LUCKNOW: The central commanders of the BJP are camping in the holy city of Varanasi to lead the party’s flag march ahead of the final phase of Assembly polls that is to be held on March 8. Leading from the front is their commander-in-chief - Prime Minister Narendra Modi himself - accompanied by over 20 senior Cabinet Ministers. Modi has been staying at his parliamentary constituency for the past two days.
The amassing of the top party leaders in the State indicates the significance of Uttar Pradesh to Modi, who has made a ‘him versus the rest’ affair. On the contrary, the political pundits are viewing it as an act of desperation of the saffron brigade to wrest the UP crown.
So, what makes the Prime Minister of the country drive the party juggernaut in a State election? Since 2014, Modi has been seen steering the BJP’s campaigns for State elections himself, often essaying the role of a Chief Minister as the party goes faceless against rivals with convincing CM candidates.

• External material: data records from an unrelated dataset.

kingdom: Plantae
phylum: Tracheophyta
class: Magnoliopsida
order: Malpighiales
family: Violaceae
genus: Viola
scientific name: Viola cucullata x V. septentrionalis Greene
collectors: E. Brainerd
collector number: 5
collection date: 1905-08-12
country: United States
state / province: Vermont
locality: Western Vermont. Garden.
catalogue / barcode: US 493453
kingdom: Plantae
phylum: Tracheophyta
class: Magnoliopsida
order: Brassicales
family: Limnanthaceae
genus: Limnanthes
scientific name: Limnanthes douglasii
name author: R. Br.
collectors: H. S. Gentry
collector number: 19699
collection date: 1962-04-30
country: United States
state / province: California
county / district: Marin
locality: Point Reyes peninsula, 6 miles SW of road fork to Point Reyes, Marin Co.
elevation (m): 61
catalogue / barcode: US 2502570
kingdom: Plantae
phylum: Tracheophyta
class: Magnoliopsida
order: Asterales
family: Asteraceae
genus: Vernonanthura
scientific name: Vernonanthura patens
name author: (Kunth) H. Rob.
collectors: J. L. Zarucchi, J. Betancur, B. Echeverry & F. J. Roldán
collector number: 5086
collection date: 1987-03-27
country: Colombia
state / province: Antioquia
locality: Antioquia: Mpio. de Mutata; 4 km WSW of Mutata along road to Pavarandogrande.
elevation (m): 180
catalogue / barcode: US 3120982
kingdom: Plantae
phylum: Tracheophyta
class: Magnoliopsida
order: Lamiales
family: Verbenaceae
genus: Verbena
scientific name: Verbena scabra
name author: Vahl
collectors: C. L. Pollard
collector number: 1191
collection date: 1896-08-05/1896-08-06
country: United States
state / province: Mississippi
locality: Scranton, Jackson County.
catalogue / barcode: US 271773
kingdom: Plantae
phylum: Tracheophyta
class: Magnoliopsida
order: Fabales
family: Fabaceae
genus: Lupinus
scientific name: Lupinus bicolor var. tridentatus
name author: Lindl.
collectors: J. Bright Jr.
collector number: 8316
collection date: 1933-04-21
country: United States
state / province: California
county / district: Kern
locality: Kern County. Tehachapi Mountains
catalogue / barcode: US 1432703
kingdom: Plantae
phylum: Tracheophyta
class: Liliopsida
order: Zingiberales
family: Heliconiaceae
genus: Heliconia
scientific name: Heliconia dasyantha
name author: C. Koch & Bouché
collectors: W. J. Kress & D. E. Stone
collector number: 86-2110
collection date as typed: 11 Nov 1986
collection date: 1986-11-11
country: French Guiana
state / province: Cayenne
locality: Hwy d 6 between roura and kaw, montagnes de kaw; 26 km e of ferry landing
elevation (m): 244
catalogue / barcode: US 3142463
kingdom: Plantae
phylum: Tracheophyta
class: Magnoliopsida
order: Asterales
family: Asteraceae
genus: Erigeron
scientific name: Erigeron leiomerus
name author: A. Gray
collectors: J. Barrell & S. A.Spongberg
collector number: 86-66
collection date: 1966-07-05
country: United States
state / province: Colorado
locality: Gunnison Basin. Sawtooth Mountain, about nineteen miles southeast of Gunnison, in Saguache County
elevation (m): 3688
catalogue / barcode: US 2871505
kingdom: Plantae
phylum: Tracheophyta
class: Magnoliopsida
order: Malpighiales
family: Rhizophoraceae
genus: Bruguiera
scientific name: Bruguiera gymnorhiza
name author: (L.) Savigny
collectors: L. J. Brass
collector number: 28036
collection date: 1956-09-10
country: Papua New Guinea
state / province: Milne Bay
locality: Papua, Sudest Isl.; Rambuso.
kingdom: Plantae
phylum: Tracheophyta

Despite reverses in Bihar, the way Modi has been leading the UP campaign shows the importance he is attaching to his ‘karmabhoomi’. Losing will dent not only his prestige, but also his pattern of governance that has often come under criticism from his rivals.
Attacks on demonetisation by rivals were blunted by his repartees that left a lot to be decoded by the voters. “Maya ko Maya mile kar kar lambe haath.... (Gluttony brings like-minded persons together),” he said at the intellectuals’ meet in Varanasi on Sunday, to buttress his claim on why SP and BSP were humming the same tune on ‘notebandi.’
Modi also fired salvos at bureaucracy and elucidated its waywardness in handling issues. “Netao, Babuo ne loota hai desh ko (Leaders and bureaucrats have looted the country)”, he said, reiterating his resolve to not spare the corrupt. But this time, unlike after demonetisation, the poor and deprived would not be left to suffer, he clarified.
“Chhotey logon ko pareshani nahi hone dunga lekin looteron ko nahi chhodunga ye pakka hai (I will not let the common man suffer but won’t leave the plunderers),” he said, apparently hinting at more demonetisation-like radical moves in future.
His Varanasi rhetoric, probably the last and strongest push to his UP endeavour so far, went off leaving behind his undiminished trail of popularity on the banks of his ‘own Varanasi’ as this war of the year winds up.